ORIGIN OF THE WORD TAILOR.

_To the Editor._

Dear Sir,--Bailey derives “_tailor_ from _tailler_, French, a maker of garments:” but when a boy I remember perfectly well, my grandfather, who was facetious, and attached to the usages of the past, acquainting me with _his_ origin of the word “tailor.” He stated it nearly thus:--“The term tailor originated between a botcher (a man that went from farm-house to farm-house, and made and repaired clothes by the day) and his wife--who, going to a town fair without her husband, returned in a storm at a late hour, all bespattered with mud.
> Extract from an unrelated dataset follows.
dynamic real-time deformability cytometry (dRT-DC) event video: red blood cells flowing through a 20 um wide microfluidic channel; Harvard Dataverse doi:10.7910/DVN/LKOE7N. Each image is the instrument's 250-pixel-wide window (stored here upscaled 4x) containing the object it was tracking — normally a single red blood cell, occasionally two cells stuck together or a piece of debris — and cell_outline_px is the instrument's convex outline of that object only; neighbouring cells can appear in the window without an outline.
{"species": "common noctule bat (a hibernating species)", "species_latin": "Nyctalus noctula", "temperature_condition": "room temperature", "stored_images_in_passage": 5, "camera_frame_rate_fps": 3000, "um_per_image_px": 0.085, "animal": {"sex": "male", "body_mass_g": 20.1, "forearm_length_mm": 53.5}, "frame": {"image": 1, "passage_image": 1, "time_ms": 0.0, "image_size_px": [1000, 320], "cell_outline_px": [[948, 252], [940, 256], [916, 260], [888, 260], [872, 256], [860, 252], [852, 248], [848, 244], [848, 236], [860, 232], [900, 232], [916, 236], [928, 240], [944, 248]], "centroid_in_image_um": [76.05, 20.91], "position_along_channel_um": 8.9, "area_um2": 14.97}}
The wearied botcher had searched for her in vain, till meeting a neighbour, who told him his wife was gone home draggletailed, he exclaimed, ‘God be praised! _she’s_ where she ought to be; but the De’el take the _tail-’o’her_.’ His brother villagers ever after called him (not the botcher) but the _tail o’her_--hence _tailor_. The Devil among the Tailors perhaps owes its origin to a similar freak.”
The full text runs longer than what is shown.